== Document segment ==
Good shooting my friend.  That was a good score on a good course.   I thought I shot decent, and figured the winning score would be just a few points above even, but you took up higher !

Looks like a little time off the 3D circuit this year didn't slow you down a bit.  A man who has his priorities and shooting form straight - A+ to you my friend.


----------



## SupermanPeacock (Jul 19, 2010)

dgmeadows said:


> Good shooting my friend.  That was a good score on a good course.   I thought I shot decent, and figured the winning score would be just a few points above even, but you took up higher !
> 
> Looks like a little time off the 3D circuit this year didn't slow you down a bit.  A man who has his priorities and shooting form straight - A+ to you my friend.



Coming from you Darren, that is a tremendous compliment. Thank you very much.


----------



## Aknaps21 (Jun 16, 2011)

2011 version..


----------



## mitchi (Jun 16, 2011)

Don't want to jinx him, but my money is on Johnny  aka GaBuck slammer in Hunter. He is close and may put it all together come July.


----------



## GaBuckSlammer (Jun 16, 2011)

mitchi said:


> Don't want to jinx him, but my money is on Johnny  aka GaBuck slammer in Hunter. He is close and may put it all together come July.



Dude, how many times have I told you 'no drinkin after sundown'?

I'm just having a good time.


----------



## mitchi (Jun 16, 2011)

You know me to well.  Good luck


----------



## BlackArcher (Jun 17, 2011)

What is the line up this year?


----------



## Taylor Co. (Jun 17, 2011)

Go ahead and put me down for OpenB Champion 2011..I'll "keep the 12's ringin'"


----------



## BOTTEMLINE (Jun 17, 2011)

I think BOWANNA is going to take seniors thats what l hear going to take him on a test run tomorrow at CBG.


----------



## 12ptsteve (Jun 21, 2011)

ill second that on the old man lee.


----------



## oldgeez (Jun 21, 2011)

i'll go with the ole gutter monkey, too


----------



## mr10ss (Jun 21, 2011)

I'll have to let Bowanna have it. With the schedule change it seems the state was dropped on top of our shoot at Muzzy so I'll have to be a no show.


----------



## jrbowhuntr (Jun 21, 2011)

Some maybe forgetting R.E. Smith in the Super Seniors class, and Dennis Page In Seniors.


----------



## BlackArcher (Jun 21, 2011)

Taylor Co. said:


> Go ahead and put me down for OpenB Champion 2011..I'll "keep the 12's ringin'"


TaylorCo....  
Ok Now! That is a heavy piece of hardware to tote around your waist...  
I tell you what..  .I'll relieve you the stress of having to deal with that extra weight... 
I'll do that for you... cause "You my man!"   Spanka


----------



## mr10ss (Jun 21, 2011)

Dennis is a definate contender. Ray and Kym might even venture down for a shot. Nobody could forget about R. E.


----------



## BowanaLee (Jun 21, 2011)

oldgeez said:


> i'll go with the ole gutter monkey, too



I guess anybody that shows up has a chance.   Theres some great shooters in the seniors class. I ain't one of em though. 
I think Jim Robinson is the old geezer to beat but anyone can have a good day. Best of luck to y'all.


----------



## oldgeez (Jun 21, 2011)

== Exercise ==
Reproduce word for word the passage of the archery forum thread that opens with the words containing "## Taylor Co." and closes with "tomorrow at CBG.". The material that comes next has no connection to the archery forum thread.

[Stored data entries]
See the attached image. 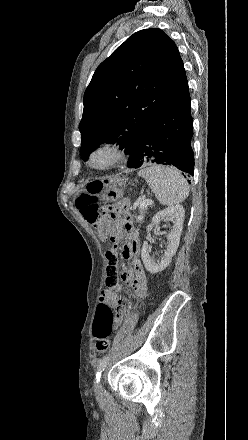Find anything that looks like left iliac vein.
I'll use <instances>...</instances> for the list:
<instances>
[{
  "instance_id": "1",
  "label": "left iliac vein",
  "mask_w": 248,
  "mask_h": 440,
  "mask_svg": "<svg viewBox=\"0 0 248 440\" xmlns=\"http://www.w3.org/2000/svg\"><path fill=\"white\" fill-rule=\"evenodd\" d=\"M95 391H96V394H97V395H101V394H102V391H103V385H102V382H101V381H99V382L96 383V385H95Z\"/></svg>"
}]
</instances>
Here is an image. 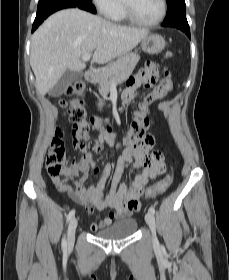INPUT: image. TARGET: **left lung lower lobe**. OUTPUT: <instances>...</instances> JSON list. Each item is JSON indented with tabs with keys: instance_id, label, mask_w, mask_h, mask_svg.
I'll list each match as a JSON object with an SVG mask.
<instances>
[{
	"instance_id": "0a47b994",
	"label": "left lung lower lobe",
	"mask_w": 229,
	"mask_h": 280,
	"mask_svg": "<svg viewBox=\"0 0 229 280\" xmlns=\"http://www.w3.org/2000/svg\"><path fill=\"white\" fill-rule=\"evenodd\" d=\"M163 27H174L177 29H180L181 31H183L189 38H191L190 36V28L187 22L186 17H180L168 22H164L162 24Z\"/></svg>"
}]
</instances>
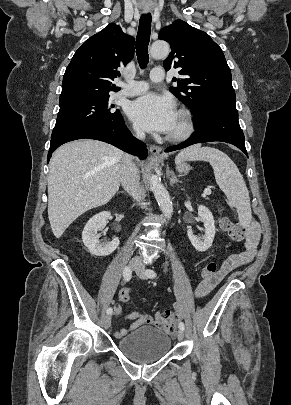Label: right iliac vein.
<instances>
[{"label":"right iliac vein","mask_w":291,"mask_h":405,"mask_svg":"<svg viewBox=\"0 0 291 405\" xmlns=\"http://www.w3.org/2000/svg\"><path fill=\"white\" fill-rule=\"evenodd\" d=\"M138 266H139L138 262H137L136 260H134V259H132V260L129 262V268L132 269V270H136V269L138 268ZM103 324H104V327H105V328H109V327H110V325H111V316H110V314H107V315L104 317V319H103Z\"/></svg>","instance_id":"1"}]
</instances>
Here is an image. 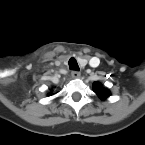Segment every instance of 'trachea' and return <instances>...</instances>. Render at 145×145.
<instances>
[{
    "instance_id": "trachea-1",
    "label": "trachea",
    "mask_w": 145,
    "mask_h": 145,
    "mask_svg": "<svg viewBox=\"0 0 145 145\" xmlns=\"http://www.w3.org/2000/svg\"><path fill=\"white\" fill-rule=\"evenodd\" d=\"M69 69L79 71V66L75 58L69 59Z\"/></svg>"
}]
</instances>
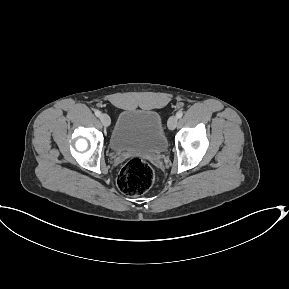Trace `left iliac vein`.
Masks as SVG:
<instances>
[{
  "label": "left iliac vein",
  "mask_w": 289,
  "mask_h": 289,
  "mask_svg": "<svg viewBox=\"0 0 289 289\" xmlns=\"http://www.w3.org/2000/svg\"><path fill=\"white\" fill-rule=\"evenodd\" d=\"M178 124V118L176 116H171L168 120V128L174 130Z\"/></svg>",
  "instance_id": "4c4485c4"
}]
</instances>
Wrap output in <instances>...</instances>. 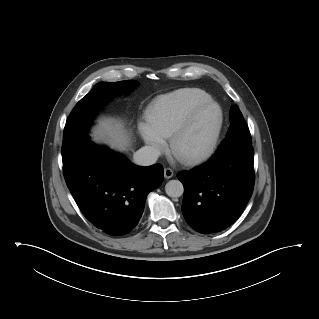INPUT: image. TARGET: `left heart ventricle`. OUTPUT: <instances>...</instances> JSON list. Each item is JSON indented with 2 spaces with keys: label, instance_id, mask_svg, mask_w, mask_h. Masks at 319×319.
<instances>
[{
  "label": "left heart ventricle",
  "instance_id": "obj_1",
  "mask_svg": "<svg viewBox=\"0 0 319 319\" xmlns=\"http://www.w3.org/2000/svg\"><path fill=\"white\" fill-rule=\"evenodd\" d=\"M219 113L216 107L205 109L196 119L192 129L180 143L184 153H195L205 150L216 131Z\"/></svg>",
  "mask_w": 319,
  "mask_h": 319
}]
</instances>
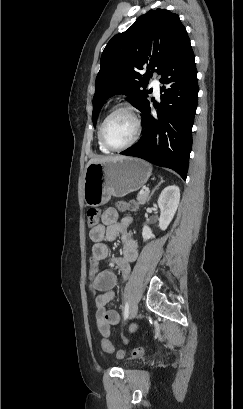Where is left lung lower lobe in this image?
<instances>
[{
    "instance_id": "1",
    "label": "left lung lower lobe",
    "mask_w": 243,
    "mask_h": 409,
    "mask_svg": "<svg viewBox=\"0 0 243 409\" xmlns=\"http://www.w3.org/2000/svg\"><path fill=\"white\" fill-rule=\"evenodd\" d=\"M161 104L153 112L148 100L142 109L140 140L121 152L187 177L192 147V126L197 108V70L188 40L161 73Z\"/></svg>"
}]
</instances>
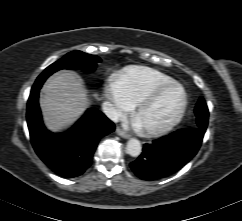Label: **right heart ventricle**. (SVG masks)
<instances>
[{"mask_svg":"<svg viewBox=\"0 0 242 221\" xmlns=\"http://www.w3.org/2000/svg\"><path fill=\"white\" fill-rule=\"evenodd\" d=\"M128 102L135 106L156 88L174 82L169 76L148 68H130L115 79Z\"/></svg>","mask_w":242,"mask_h":221,"instance_id":"obj_1","label":"right heart ventricle"}]
</instances>
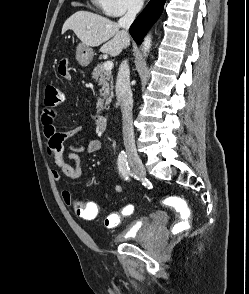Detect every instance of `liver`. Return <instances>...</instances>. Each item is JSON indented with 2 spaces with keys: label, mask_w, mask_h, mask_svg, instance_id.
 I'll return each instance as SVG.
<instances>
[{
  "label": "liver",
  "mask_w": 249,
  "mask_h": 294,
  "mask_svg": "<svg viewBox=\"0 0 249 294\" xmlns=\"http://www.w3.org/2000/svg\"><path fill=\"white\" fill-rule=\"evenodd\" d=\"M73 30L82 44L97 47L110 56H117L126 46L127 37L119 30L117 23L89 11H77L70 16L62 27V34Z\"/></svg>",
  "instance_id": "1"
}]
</instances>
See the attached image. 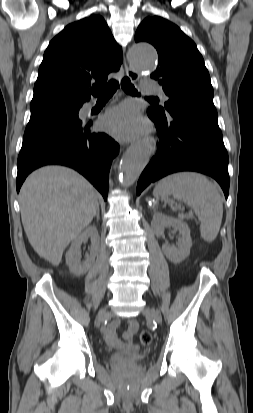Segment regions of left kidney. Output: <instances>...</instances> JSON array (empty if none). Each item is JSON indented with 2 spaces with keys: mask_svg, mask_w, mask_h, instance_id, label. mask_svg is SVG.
Returning <instances> with one entry per match:
<instances>
[{
  "mask_svg": "<svg viewBox=\"0 0 253 413\" xmlns=\"http://www.w3.org/2000/svg\"><path fill=\"white\" fill-rule=\"evenodd\" d=\"M154 233L158 236L162 235L165 227L170 226L174 230L179 231L181 237L178 247H171L167 244L162 246V251L173 263H180L185 260L190 254L192 239L188 225L181 219H175L165 216L162 213H155L151 222Z\"/></svg>",
  "mask_w": 253,
  "mask_h": 413,
  "instance_id": "5707ae66",
  "label": "left kidney"
}]
</instances>
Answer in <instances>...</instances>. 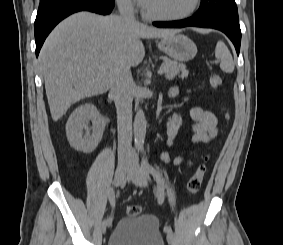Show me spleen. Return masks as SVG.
<instances>
[{
	"mask_svg": "<svg viewBox=\"0 0 283 245\" xmlns=\"http://www.w3.org/2000/svg\"><path fill=\"white\" fill-rule=\"evenodd\" d=\"M215 56L220 61V68L222 71L225 73H232L234 71L232 55L222 41H219L216 45Z\"/></svg>",
	"mask_w": 283,
	"mask_h": 245,
	"instance_id": "spleen-1",
	"label": "spleen"
}]
</instances>
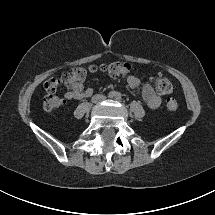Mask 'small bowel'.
Returning a JSON list of instances; mask_svg holds the SVG:
<instances>
[{"instance_id": "c3829d8e", "label": "small bowel", "mask_w": 215, "mask_h": 215, "mask_svg": "<svg viewBox=\"0 0 215 215\" xmlns=\"http://www.w3.org/2000/svg\"><path fill=\"white\" fill-rule=\"evenodd\" d=\"M127 84L130 88L135 89L140 85V80L137 76L131 75L127 78ZM92 93L91 88H85L82 82H76L71 90L66 92L65 98L68 100L83 99L91 96ZM142 96L147 106L151 109H157L161 104V98L155 93L150 83L143 85Z\"/></svg>"}]
</instances>
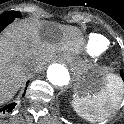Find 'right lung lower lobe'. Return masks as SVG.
Here are the masks:
<instances>
[{"label": "right lung lower lobe", "instance_id": "obj_1", "mask_svg": "<svg viewBox=\"0 0 124 124\" xmlns=\"http://www.w3.org/2000/svg\"><path fill=\"white\" fill-rule=\"evenodd\" d=\"M14 20V18H0V32L8 25L10 24L12 21ZM28 83V82H27ZM25 93V92H24ZM16 103H12L10 105L5 106L4 108H2L0 110V112L3 113H7V112H11L14 107H15Z\"/></svg>", "mask_w": 124, "mask_h": 124}]
</instances>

== Task output ==
## Taylor Co. (Jun 17, 2011)

Go ahead and put me down for OpenB Champion 2011..I'll "keep the 12's ringin'"


----------



## BOTTEMLINE (Jun 17, 2011)

I think BOWANNA is going to take seniors thats what l hear going to take him on a test run tomorrow at CBG.